Se é verdade que estamos sempre a tempo de mudar, também é um facto que há situações em que os seres humanos, individual e coletivamente considerados, apesar de sentirem que prosseguindo no caminho em que se encontram desembocarão no precipício, não conseguem parar e muito menos mudar de rumo.

Face ao que observamos, neste início de 2015, a marcar o quotidiano das nossas vidas, é imperioso interrogar: para onde caminhamos?

Sentimo-nos horrorizados pela violência das expressões de loucura e atrocidade presentes nos repugnantes assassinatos cometidos no ataque ao jornal Charlie Hebdo. No plano mundial, assistimos a um recrudescimento de tensões e instabilizações nas relações internacionais. Na União Europeia (UE) constatamos o reforço de posições xenófobas e racistas, integrando dinâmicas fascistas mais profundas, enquanto os governantes receitam políticas neoliberais retrógradas que destroem solidariedades e esvaziam a democracia. No país começamos a deparar-nos com os efeitos duros da destruição do Sistema Público de Saúde, e a sentir, de forma gritante, que fomos enganados e roubados por uns quantos privilegiados, detentores de poderes desmedidos e corruptos, e por políticas mentirosas que se instituíram como inevitáveis.

Na análise aos dolorosos acontecimentos vividos em França, fala-se de “nova estirpe” de terrorismo, alerta-se para uma escalada de formas de expressão de violência que parece não parar, diz-se, também, que é “apenas a ponta do iceberg de um contexto internacional explosivo”. Na resposta a este acontecimento trágico, fazem-se apelos à unidade, à ação determinada e exemplar para que atos destes não se repitam e aprovam-se justas manifestações de repulsa, ao mesmo tempo que se expressa solidariedade com quem está mais de perto a sofrer.

Mas muitos porquês precisam de resposta. Haverá coragem, vontade e capacidade de “parar” para um exercício que nos coloque em rumos mais sensatos? Encontrar bodes expiatórios diretos, ou menos diretos, de pouco servirá. Estamos perante novas formas de terrorismo, ou estes atos situam-se além do que até hoje se definiu como terrorismo? Compreendemos, realmente, em que condições se desenvolve o terrorismo, dentro e fora das “nossas” fronteiras? E pode acantonar-se, no plano religioso, o que se vai definindo como islamismo radical? Como se podem combater e evitar estes atos ignóbeis se não analisarmos os campos em que se desenvolvem?

Tem havido, em particular ao longo da última década e meia, políticas de dilaceramento das sociedades. Milhões de crianças, jovens, pessoas em idade ativa e idosos são empurrados para becos que enlouquecem.

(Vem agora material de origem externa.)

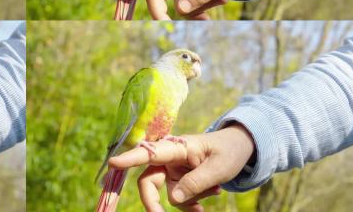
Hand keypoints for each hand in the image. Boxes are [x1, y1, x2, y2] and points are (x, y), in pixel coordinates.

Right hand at [108, 124, 254, 211]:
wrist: (239, 149)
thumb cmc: (228, 151)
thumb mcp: (218, 168)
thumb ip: (195, 183)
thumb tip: (172, 199)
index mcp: (176, 147)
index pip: (149, 153)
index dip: (129, 159)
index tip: (113, 163)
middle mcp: (168, 159)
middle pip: (148, 181)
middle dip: (153, 201)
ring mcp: (172, 171)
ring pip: (167, 194)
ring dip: (189, 201)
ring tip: (215, 191)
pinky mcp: (178, 181)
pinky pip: (178, 199)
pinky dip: (193, 203)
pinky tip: (212, 194)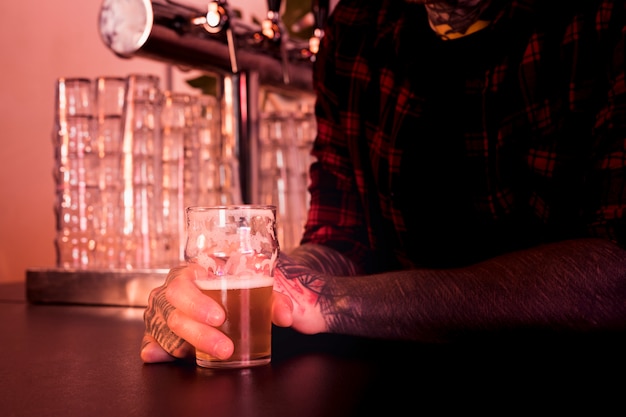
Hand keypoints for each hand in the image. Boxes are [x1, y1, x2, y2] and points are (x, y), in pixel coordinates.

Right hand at [140, 263, 303, 363]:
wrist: (217, 295)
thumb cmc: (230, 289)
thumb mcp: (253, 290)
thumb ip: (272, 301)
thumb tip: (287, 316)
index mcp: (188, 274)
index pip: (183, 285)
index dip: (197, 303)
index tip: (220, 317)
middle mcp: (169, 293)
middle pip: (175, 313)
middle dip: (200, 333)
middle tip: (225, 347)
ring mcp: (161, 314)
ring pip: (165, 331)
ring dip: (185, 346)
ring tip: (213, 355)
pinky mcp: (158, 334)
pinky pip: (151, 343)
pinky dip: (154, 350)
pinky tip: (157, 356)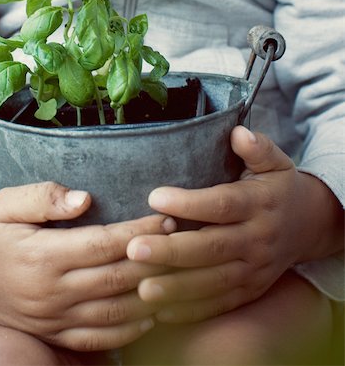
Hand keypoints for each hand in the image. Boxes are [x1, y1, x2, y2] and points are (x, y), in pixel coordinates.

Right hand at [0, 182, 175, 350]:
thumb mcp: (7, 201)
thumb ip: (45, 198)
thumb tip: (85, 198)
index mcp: (41, 254)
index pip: (104, 243)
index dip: (139, 233)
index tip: (166, 219)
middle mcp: (49, 291)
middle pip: (117, 278)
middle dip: (155, 260)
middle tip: (183, 243)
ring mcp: (50, 317)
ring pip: (113, 314)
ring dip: (151, 297)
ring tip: (178, 278)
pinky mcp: (50, 331)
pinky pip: (96, 339)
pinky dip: (127, 331)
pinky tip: (151, 315)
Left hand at [126, 126, 343, 322]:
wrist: (309, 225)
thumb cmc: (279, 189)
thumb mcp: (276, 163)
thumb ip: (258, 149)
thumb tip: (239, 132)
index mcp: (260, 204)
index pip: (222, 204)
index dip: (189, 203)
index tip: (154, 197)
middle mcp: (257, 239)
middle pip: (212, 247)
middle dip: (172, 251)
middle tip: (134, 249)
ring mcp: (255, 269)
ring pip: (214, 281)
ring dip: (177, 287)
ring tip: (141, 287)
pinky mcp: (251, 289)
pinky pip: (221, 303)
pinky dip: (192, 310)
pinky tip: (162, 311)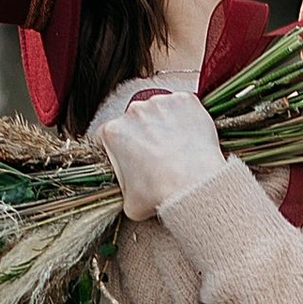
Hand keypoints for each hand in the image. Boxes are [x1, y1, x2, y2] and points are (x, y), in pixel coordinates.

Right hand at [93, 79, 224, 219]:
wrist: (195, 186)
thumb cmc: (161, 193)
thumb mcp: (129, 203)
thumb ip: (124, 190)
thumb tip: (129, 194)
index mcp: (114, 132)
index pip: (108, 134)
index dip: (118, 147)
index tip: (129, 155)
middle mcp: (134, 111)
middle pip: (135, 120)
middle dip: (143, 134)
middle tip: (158, 155)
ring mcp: (160, 102)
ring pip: (159, 111)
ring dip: (165, 124)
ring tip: (177, 147)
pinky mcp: (185, 100)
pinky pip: (183, 105)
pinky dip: (187, 117)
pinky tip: (190, 137)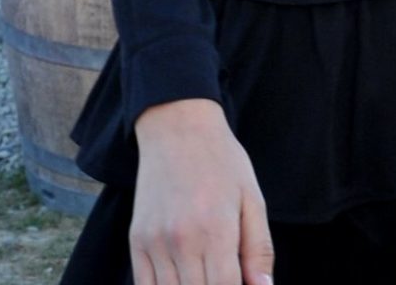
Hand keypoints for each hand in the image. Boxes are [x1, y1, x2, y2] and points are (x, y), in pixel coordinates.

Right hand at [131, 99, 272, 284]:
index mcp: (217, 231)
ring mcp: (155, 243)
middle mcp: (183, 241)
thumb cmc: (222, 161)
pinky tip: (179, 280)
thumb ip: (259, 249)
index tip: (240, 284)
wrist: (177, 126)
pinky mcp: (136, 241)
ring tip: (204, 275)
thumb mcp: (252, 198)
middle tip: (222, 275)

E, os atos de “louco” não são interpretáveis a partir dos padrões e valores que harmonizam o funcionamento da sociedade.

O Mundo e os países não podem continuar a ser governados com a mentira como instrumento estratégico e contínuo de políticas. A quebra de solidariedades, o não respeito pelo Outro, a imposição de políticas injustas e violentas por poderes não legitimados, a subserviência dos políticos a meros interesses particulares, gananciosos e imorais de acumulação de riqueza e poder, desestruturam e tornam disfuncionais as sociedades.

Muitos dos apelos, à partida justos, feitos por dirigentes políticos na reação imediata a este ato bárbaro em França, como em relação a outros, são inevitavelmente fragilizados porque partem de quem, em muitos casos, é responsável ou corresponsável por hediondos crimes contra milhões de seres humanos.

Não são apenas estes os gravíssimos problemas que nos obrigam a dizer: pare-se enquanto é tempo. O rumo da UE é cada vez mais preocupante. A Alemanha insiste em salvar o euro essencialmente à custa do brutal sacrifício dos povos do Sul. O povo grego vem sendo insultado e provocado face ao “atrevimento” de dizer que têm direito a definir o seu futuro. Estas políticas acumulam problemas.

No plano nacional os números do desemprego mostram que a fraude e a batota estatísticas têm limites. É preciso travar o desemprego e a redução dos salários e combater a pobreza. É repugnante termos mortes porque, para “poupar”, se eliminam as capacidades do serviço de saúde.

Já ontem era tarde para parar e mudar de rumo.